▶ _COMPLETE THE FOLLOWING_:
(1) List every government agency named in the agency notices below, giving each agency's full name as the notices provide it.
(2) Answer these questions from the agency notices below:
(a) By what date are comments on the Draft Toxicological Profile for Perfluoroalkyls due?
(b) In what state is EPA holding its two-day set of public meetings on PFAS?
(c) Which two eagle species does the collision risk model cover?

▶ _EXCERPTED TEXT_:
* The Agency for Toxic Substances and Disease Registry (ATSDR), has a Draft report available addressing the Draft Toxicological Profile for Perfluoroalkyls (PFAS). ATSDR is seeking public comments and additional information, reports, and studies about the health effects of PFAS, used by industry in production and in a wide range of consumer products. Lately, this has been another big groundwater issue in Michigan. ATSDR solicits any relevant, additional information and studies; comments are due by July 23. This set of compounds is the focus of a new EPA national initiative to determine what’s going on and what needs to be done regarding PFAS. EPA has a two-day set of public meetings on PFAS in New Hampshire today and tomorrow, one of a number of “community engagements” to help the Agency address challenges with PFAS and help with planning for next steps.
* The U.S. Fish and Wildlife Service (Service) uses a “collision risk model” (CRM) to predict the number of golden and bald eagles that may be killed at new wind facilities. The model incorporates existing information on eagle exposure and collision probability in the form of “prior distributions” (priors). FWS has undertaken an analysis to update the priors using “all available data” that meet specific criteria for both eagle species. FWS has a summary report of its analysis, which generates new exposure and collision priors for both species of eagle. FWS is seeking public comments on the summary report, which will be considered by the Service before using the new priors in the CRM. Comments are due on or before August 20, 2018.

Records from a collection
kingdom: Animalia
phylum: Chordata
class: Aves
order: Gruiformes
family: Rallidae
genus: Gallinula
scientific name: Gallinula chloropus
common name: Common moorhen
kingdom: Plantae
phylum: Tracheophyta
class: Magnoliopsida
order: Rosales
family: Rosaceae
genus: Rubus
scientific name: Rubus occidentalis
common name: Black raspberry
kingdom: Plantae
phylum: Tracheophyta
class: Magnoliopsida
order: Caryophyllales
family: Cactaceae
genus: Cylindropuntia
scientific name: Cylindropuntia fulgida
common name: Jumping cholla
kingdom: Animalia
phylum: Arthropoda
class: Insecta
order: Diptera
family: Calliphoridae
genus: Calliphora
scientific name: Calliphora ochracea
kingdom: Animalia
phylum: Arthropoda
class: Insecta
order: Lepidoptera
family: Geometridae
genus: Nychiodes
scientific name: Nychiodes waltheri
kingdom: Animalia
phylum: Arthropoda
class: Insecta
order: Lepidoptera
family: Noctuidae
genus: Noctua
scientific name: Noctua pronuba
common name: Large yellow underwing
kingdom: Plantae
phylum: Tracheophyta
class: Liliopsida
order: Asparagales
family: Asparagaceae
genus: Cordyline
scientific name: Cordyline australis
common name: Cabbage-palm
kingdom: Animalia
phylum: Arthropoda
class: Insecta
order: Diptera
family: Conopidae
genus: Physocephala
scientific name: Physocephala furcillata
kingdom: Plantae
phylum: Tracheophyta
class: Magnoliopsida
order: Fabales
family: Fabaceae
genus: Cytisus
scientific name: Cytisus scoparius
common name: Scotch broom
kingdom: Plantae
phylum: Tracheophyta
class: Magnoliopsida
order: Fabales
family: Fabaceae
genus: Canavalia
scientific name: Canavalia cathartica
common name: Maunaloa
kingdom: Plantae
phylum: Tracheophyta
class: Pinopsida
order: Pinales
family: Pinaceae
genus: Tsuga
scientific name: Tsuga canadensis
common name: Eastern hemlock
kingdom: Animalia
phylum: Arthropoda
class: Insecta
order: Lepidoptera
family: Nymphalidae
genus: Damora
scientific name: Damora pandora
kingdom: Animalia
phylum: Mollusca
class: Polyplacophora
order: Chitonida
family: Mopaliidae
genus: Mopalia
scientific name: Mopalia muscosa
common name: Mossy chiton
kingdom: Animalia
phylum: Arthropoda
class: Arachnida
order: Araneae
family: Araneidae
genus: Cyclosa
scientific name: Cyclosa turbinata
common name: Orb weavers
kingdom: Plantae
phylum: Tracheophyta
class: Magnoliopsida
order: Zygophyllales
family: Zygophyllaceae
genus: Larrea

▶ _EXERCISE ANSWERS_:
(1)
Agency for Toxic Substances and Disease Registry (ATSDR)
EPA
U.S. Fish and Wildlife Service

(2)
(a) July 23
(b) New Hampshire
(c) Golden and bald eagles